Com o Brasil ocupando o posto de 4º país mais estressado do mundo, segundo o relatório global World Mental Health Day 2024, a “Dezembrite” se apresenta como uma síndrome marcada pela frustração típica do fim de ano, exacerbada pelas confraternizações e cobranças características desse período. De acordo com o ISMA (Instituto de stress e saúde mental, – International Stress Management Association), 80% das pessoas economicamente ativas apresentam níveis maiores de estresse, ansiedade e até depressão no final do ano.



O fim do ano é um período de emoções intensas, marcado tanto por celebrações quanto por reflexões e cobranças internas.
A psiquiatra Tania Ferraz Alves, do IPq (Instituto de Psiquiatria da USP), caracteriza as semanas de dezembro como um período de “aumento significativo de estresse”.
“Há cobranças para finalizar tudo antes do ano acabar, um ambiente de comparação constante entre as pessoas e muitas celebrações em que se exibe apenas o ‘lado A’, o que chamamos de ‘lado Instagram’ — as conquistas, as realizações, o sucesso aparente.”
“Por outro lado, ao se comparar com os outros, muitas pessoas focam nas próprias dificuldades, no que não alcançaram, no que não deu certo, sentindo-se menos importantes ou até frustradas.”

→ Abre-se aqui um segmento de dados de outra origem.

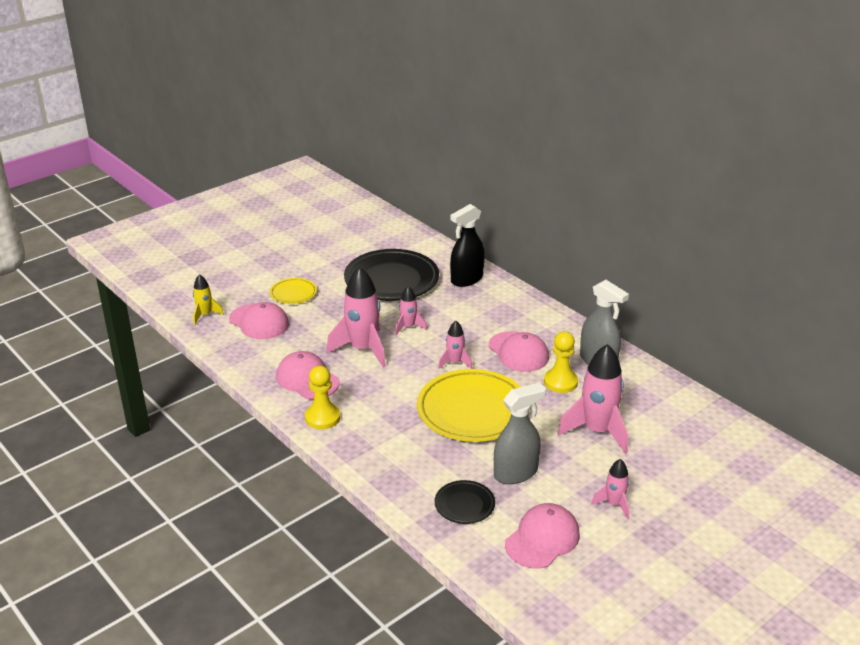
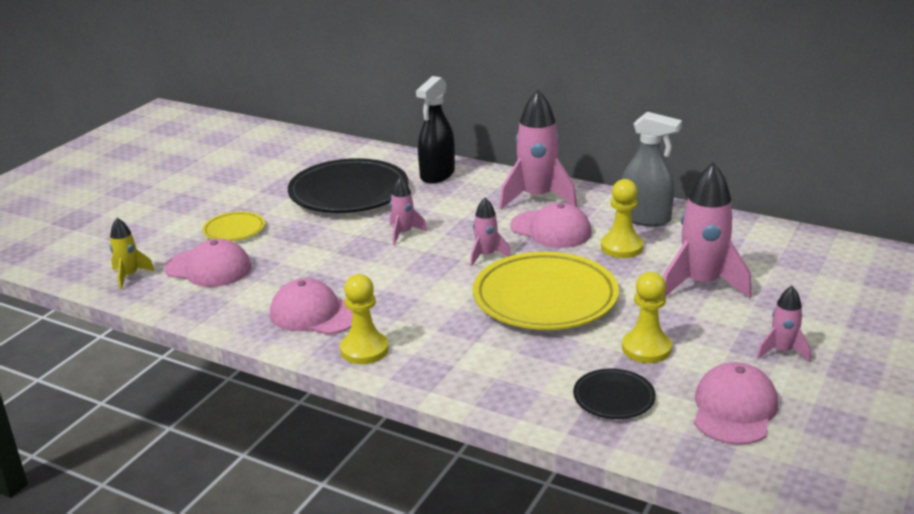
camera: 20 degrees left, 5 degrees down
pink rocket [326,267,386,368] -> pink rocket moved to [499,90,577,209]
grey spray bottle [494,383,546,484] -> yellow pawn [622,272,672,363]

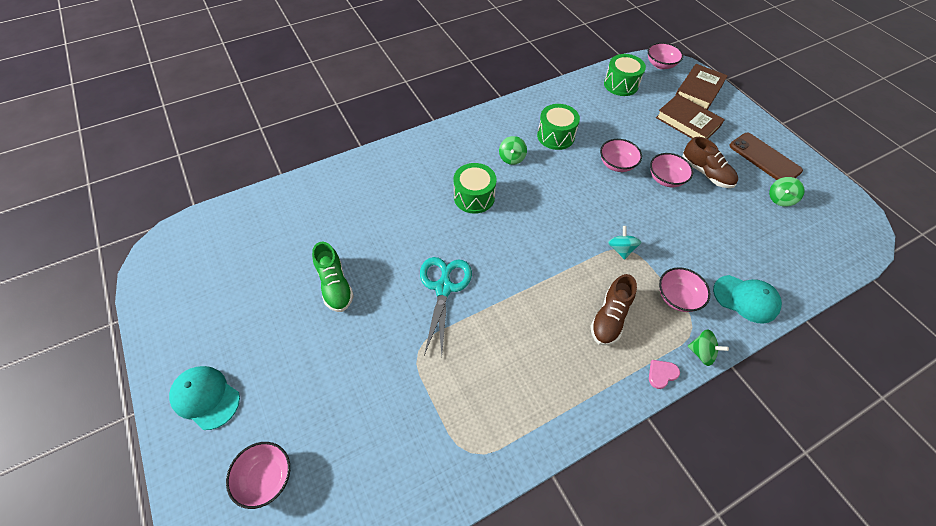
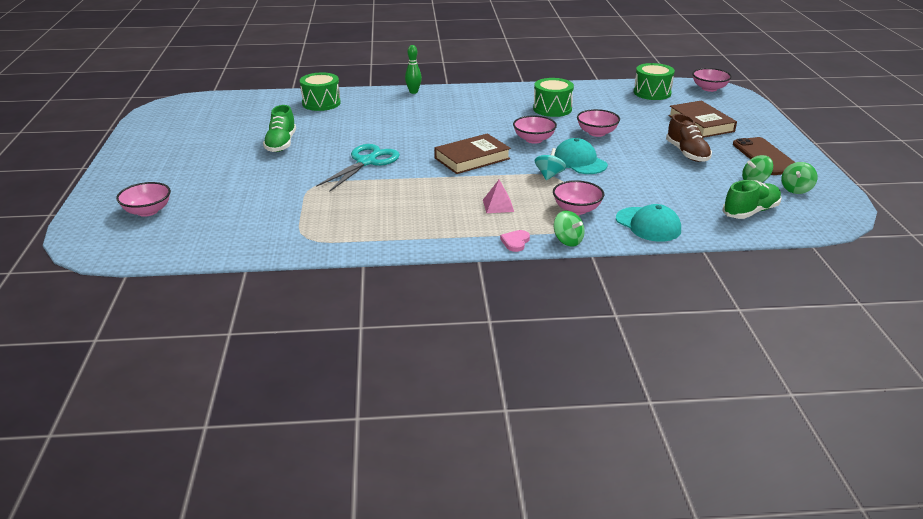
camera: 25 degrees right, 25 degrees down
turquoise cap [169,366,240,430] -> turquoise cap moved to [554,138,608,174]
green drum [453,163,497,214] -> green drum moved to [300,72,341,111]
green spinning top [499,136,527,165] -> green spinning top moved to [781,162,817,194]
brown shoe [590,274,637,346] -> pink pyramid [483,180,514,213]
pink heart [649,360,680,389] -> pink heart turned 60 degrees counterclockwise [500,230,530,252]
pink bowl [650,153,693,187] -> pink bowl moved to [513,116,557,144]
brown book [675,64,728,110] -> brown book moved to [434,133,511,174]
none -> green bowling pin [405,45,422,94]
none -> green shoe [722,180,782,219]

A psiquiatra explica que os sentimentos de inadequação e a sobrecarga emocional, tão comuns nessa época, podem atingir qualquer pessoa. No entanto, para quem já enfrenta um quadro de depressão, esses fatores podem ser ainda mais intensos e perigosos.

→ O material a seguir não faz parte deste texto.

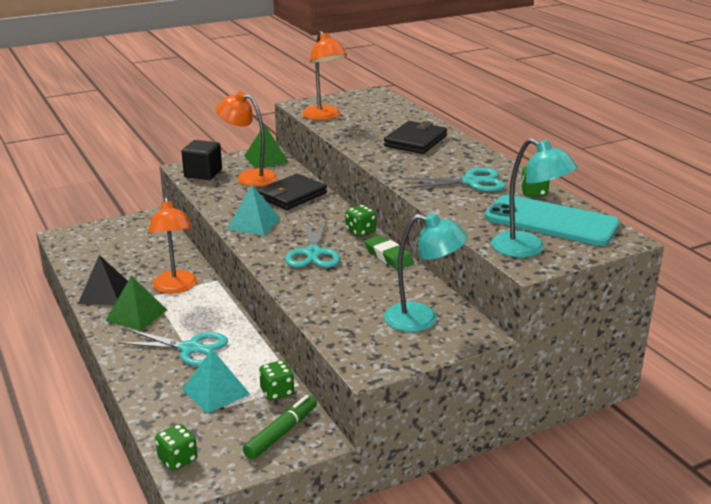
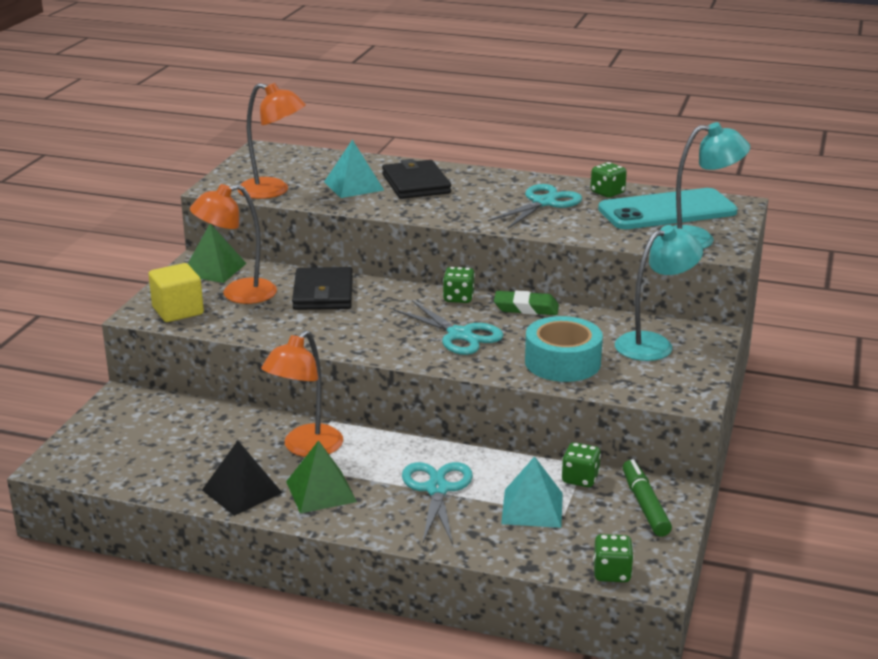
camera: 45 degrees left, 0 degrees up
turquoise scissors [118,329,228,367] -> turquoise scissors turned 60 degrees counterclockwise [402,462,473,545]
orange lamp [148,197,197,294] -> orange lamp turned 90 degrees clockwise [261,330,343,457]
black cube [182,140,222,180] -> yellow cube [148,263,204,322]
turquoise pyramid [227,185,281,236] -> turquoise pyramid moved to [324,140,384,198]
none -> turquoise tape [525,316,603,382]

“É uma época em que muitas vezes as pessoas lidam com uma espécie de balanço do ano, revisitando conquistas, mas também falhas e desafios. Essa reflexão pode ser angustiante, principalmente para quem já está vulnerável emocionalmente. O que era para ser uma celebração se transforma em um período de maior cobrança interna e sofrimento”, comenta.

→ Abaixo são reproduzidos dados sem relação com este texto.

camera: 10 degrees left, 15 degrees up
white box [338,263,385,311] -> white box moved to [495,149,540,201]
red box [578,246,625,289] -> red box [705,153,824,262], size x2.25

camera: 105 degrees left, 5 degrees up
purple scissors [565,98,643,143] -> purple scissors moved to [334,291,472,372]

A situação já ganhou até um nome: a “dezembrite”.
Spanemberg aponta que alguns grupos podem ser ainda mais suscetíveis a crises ou agravamento dos sintomas nessa época do ano.
“Pessoas que possuem experiências familiares negativas, como famílias desagregadas, traumas ou vivências disfuncionais, tendem a ser mais sensíveis. O mesmo ocorre com quem perdeu alguém próximo no último ano. Passar por datas significativas pela primeira vez, como o Natal ou o Réveillon, pode evocar memórias dolorosas e intensificar o sofrimento emocional.”
Além disso, fatores como noites mal dormidas, excesso de festas, uso de álcool e até mesmo a interrupção do tratamento medicamentoso — algo que não é incomum nesta época — podem agravar os sintomas.
Dá para evitar crises e recaídas quando se tem depressão?
“O primeiro passo para quem tem depressão é manter o tratamento em dia. A interrupção de medicamentos ou da psicoterapia pode aumentar o risco de recaídas. Além disso, intensificar o suporte psicoterápico (mais sessões de terapia) pode ajudar a lidar com os sentimentos despertados nesse período”, avalia o psiquiatra Lucas Spanemberg.
Tânia Ferraz Alves recomenda avaliar com cuidado o que realmente não se pode perder e o que poderia causar ainda mais desconforto emocional.
“Escolher eventos que realmente façam sentido, seja pela necessidade – como algo do trabalho que não se pode perceber, ou pelo desejo de participar, ajuda a evitar sobrecargas desnecessárias. Nem sempre é saudável se forçar a estar em festas se isso gera desgaste emocional. Reconhecer os próprios limites, desacelerar e priorizar o bem-estar são atitudes fundamentais para atravessar o período de fim de ano.”
Outro ponto importante é evitar tratar o fim de ano como uma corrida contra o tempo, tentando concluir tudo como se fosse uma competição.